(Text):
I can't believe I'm reading this. The consumer audio market innovates far, far more than anything you'll see in the audiophile space. It's precisely because Sennheiser doesn't have the resources to compete with the speed at which successful companies in the consumer audio business innovate that they're reaching for a partner.

Putting aside the question of wireless audio, If you look at what the challenges to improve sound reproduction for personal listening applications are, it's the general consumer space that's tackling them head-on, not traditional, supposedly high-end audio companies. So what are they ?
- Ensuring that frequency response in the lower frequencies doesn't change depending on seal. That's addressed by active headphones with some sort of feedback mechanism (some ANC headphones do this up to a certain frequency, generally somewhere between 700-1000hz).
- Correcting for FR curve issues in a very precise way, sufficiently so that an all passive, acoustically tuned pair of headphones simply can't do. It's difficult to know whether that is a byproduct of its acoustic tuning or DSP but it's no wonder that one of the smoothest measuring pair of closed back you'll see, at least below 4000hz, is the AirPods Max : https://www.head-fi.org/threads/apple-airpods-max-measurements-brüel-kjær-5128.951184/
It also has among the lowest THD figures you'll see but THD probably isn't that much of a concern to start with given the capabilities of current headphones in general.
- And the big one : tailoring the FR curve that the headphones output across the entire spectrum so that a) it's invariant at your eardrum even when the position of the headphones shift on your head, b) it's different for each listener, particularly in the upper mids / trebles, to take into account each listener's specific anatomy and its influence on their own HRTF. The latter is crucial for accurate surround sound simulation anyway. This one remains to be tackled in any significant way, but some companies have tried some attempt at it (AKG with the N90Q, Sony with their 360 Reality Audio individual tuning). It's possible that in the future over-ears will be capable of making an image of your ear (think Face ID for your ear) and use algorithms to derive your own custom profile from this data in real time - to take into account positional variation.

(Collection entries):
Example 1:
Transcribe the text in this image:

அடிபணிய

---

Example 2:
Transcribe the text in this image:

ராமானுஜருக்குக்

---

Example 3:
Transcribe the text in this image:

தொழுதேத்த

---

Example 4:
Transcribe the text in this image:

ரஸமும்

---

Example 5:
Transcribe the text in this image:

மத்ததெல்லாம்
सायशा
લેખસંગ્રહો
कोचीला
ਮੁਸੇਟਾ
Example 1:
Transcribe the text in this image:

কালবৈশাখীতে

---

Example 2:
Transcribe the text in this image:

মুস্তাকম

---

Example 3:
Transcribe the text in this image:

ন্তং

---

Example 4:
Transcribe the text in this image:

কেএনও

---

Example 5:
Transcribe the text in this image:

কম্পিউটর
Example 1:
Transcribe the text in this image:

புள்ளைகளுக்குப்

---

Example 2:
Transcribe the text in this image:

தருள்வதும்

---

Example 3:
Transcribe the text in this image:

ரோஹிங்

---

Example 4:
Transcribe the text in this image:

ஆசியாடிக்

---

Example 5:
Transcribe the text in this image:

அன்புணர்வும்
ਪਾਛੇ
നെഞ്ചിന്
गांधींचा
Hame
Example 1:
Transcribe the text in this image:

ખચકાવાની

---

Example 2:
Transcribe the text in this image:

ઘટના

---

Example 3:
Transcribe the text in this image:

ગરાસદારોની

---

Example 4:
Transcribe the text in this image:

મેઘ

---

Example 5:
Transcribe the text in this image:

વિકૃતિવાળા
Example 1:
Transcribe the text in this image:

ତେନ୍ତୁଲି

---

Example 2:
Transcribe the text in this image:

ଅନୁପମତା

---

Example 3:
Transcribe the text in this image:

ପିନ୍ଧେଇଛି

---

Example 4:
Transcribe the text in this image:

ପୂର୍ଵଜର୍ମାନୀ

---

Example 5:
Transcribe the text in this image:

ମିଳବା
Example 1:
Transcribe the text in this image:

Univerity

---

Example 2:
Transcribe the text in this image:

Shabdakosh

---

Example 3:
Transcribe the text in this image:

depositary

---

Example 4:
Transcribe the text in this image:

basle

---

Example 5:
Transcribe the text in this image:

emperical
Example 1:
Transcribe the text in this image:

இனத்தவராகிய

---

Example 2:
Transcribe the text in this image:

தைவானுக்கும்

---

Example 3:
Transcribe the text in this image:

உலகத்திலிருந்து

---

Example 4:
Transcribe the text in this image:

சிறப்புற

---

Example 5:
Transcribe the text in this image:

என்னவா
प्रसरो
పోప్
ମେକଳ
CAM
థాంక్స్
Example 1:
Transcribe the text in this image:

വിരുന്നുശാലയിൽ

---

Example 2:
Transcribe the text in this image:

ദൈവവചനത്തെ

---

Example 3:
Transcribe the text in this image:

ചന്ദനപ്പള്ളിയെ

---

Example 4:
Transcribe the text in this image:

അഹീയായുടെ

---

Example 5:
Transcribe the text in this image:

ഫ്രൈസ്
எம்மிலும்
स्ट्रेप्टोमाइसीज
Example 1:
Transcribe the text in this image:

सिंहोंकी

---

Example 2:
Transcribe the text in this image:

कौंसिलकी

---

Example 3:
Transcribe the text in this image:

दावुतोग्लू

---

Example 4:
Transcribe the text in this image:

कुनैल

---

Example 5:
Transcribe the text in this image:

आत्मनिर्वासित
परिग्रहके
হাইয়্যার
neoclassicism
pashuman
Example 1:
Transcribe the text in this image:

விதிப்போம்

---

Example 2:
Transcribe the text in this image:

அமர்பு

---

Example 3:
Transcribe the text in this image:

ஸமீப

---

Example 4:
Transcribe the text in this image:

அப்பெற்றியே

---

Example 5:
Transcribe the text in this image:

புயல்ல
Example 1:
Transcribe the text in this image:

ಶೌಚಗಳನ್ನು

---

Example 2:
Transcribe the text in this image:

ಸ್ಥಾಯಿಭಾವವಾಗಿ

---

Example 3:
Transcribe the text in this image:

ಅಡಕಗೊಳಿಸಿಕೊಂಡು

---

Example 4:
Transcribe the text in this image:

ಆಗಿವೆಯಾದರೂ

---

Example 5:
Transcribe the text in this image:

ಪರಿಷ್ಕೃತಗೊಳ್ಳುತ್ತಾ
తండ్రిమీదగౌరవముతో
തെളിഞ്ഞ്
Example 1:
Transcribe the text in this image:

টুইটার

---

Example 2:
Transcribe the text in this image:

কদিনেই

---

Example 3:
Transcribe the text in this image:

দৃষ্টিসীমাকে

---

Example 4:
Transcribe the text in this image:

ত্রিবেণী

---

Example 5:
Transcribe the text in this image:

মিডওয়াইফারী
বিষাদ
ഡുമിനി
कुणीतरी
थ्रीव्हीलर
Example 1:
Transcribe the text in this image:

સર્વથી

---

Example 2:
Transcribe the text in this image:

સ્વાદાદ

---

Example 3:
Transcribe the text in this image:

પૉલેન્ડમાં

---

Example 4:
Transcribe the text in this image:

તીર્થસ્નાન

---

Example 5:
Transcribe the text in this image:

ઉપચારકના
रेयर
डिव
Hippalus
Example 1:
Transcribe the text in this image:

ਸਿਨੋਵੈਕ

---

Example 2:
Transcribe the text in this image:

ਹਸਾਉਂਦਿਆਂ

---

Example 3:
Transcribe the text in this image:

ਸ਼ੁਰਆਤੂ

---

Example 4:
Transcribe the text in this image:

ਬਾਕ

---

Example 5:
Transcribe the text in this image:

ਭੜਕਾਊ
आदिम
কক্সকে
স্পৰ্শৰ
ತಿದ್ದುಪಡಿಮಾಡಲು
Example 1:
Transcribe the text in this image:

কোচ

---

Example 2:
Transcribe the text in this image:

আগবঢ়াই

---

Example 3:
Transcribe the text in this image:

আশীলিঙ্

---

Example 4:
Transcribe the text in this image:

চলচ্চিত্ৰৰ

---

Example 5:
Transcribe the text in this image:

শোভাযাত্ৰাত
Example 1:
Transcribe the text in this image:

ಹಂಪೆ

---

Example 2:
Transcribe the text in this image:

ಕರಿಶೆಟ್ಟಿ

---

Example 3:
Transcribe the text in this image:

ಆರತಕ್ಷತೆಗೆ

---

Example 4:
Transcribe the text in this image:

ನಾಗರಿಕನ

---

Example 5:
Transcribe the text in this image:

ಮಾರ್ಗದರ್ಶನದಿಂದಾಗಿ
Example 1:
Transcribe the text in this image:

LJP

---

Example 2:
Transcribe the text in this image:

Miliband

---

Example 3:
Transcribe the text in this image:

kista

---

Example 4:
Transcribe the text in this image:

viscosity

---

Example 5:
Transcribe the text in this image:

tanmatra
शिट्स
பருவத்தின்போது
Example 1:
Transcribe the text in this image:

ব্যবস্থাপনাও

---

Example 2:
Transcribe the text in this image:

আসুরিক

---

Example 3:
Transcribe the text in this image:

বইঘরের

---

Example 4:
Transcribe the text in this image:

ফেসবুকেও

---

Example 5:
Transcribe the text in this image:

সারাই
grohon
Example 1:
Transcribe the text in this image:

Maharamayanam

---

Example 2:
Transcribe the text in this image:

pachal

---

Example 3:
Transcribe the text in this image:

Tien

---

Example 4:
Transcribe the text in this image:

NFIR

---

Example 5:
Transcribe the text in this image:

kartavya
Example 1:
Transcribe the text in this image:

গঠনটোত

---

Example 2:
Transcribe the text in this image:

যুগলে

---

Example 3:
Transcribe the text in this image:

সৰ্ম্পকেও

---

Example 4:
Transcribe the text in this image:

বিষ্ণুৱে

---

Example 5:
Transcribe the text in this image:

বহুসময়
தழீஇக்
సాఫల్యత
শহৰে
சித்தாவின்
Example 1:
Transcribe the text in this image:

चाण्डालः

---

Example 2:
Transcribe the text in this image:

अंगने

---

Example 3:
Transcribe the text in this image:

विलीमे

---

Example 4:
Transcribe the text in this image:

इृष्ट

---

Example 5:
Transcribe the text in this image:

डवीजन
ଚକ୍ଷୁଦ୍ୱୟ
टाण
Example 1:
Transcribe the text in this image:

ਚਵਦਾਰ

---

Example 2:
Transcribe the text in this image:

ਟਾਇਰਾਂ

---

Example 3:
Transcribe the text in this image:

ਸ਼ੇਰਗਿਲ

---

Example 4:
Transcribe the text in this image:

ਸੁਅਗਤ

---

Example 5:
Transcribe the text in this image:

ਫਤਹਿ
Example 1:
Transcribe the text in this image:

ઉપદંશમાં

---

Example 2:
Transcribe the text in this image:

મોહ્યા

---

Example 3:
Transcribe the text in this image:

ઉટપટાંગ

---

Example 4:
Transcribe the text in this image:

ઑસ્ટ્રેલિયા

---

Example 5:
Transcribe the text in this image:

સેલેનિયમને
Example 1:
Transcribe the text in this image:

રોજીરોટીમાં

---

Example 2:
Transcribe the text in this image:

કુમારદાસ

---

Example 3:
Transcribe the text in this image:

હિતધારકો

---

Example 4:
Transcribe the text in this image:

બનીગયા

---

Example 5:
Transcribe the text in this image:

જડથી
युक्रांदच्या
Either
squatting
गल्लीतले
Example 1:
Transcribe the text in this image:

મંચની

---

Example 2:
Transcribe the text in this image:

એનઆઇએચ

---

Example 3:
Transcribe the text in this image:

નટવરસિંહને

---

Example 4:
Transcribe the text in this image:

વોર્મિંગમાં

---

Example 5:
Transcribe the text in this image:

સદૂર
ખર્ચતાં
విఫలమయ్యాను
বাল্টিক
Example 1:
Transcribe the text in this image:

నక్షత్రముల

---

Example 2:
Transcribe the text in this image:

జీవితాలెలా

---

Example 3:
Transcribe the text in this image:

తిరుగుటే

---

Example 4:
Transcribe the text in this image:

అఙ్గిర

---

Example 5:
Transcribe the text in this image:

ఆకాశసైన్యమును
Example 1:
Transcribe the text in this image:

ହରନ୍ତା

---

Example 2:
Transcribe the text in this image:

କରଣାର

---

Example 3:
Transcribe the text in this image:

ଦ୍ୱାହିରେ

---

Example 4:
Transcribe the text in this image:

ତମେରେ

(Directives):
1. According to the headphone post above, up to about what frequency do some ANC headphones keep low-frequency response from changing with seal?
2. Extract the portion of the headphone post between "Putting aside the" and "somewhere between 700-1000hz).", inclusive.

(Replies):
1. Generally somewhere between 700 and 1000 Hz.

2.
Putting aside the question of wireless audio, If you look at what the challenges to improve sound reproduction for personal listening applications are, it's the general consumer space that's tackling them head-on, not traditional, supposedly high-end audio companies. So what are they ?
- Ensuring that frequency response in the lower frequencies doesn't change depending on seal. That's addressed by active headphones with some sort of feedback mechanism (some ANC headphones do this up to a certain frequency, generally somewhere between 700-1000hz).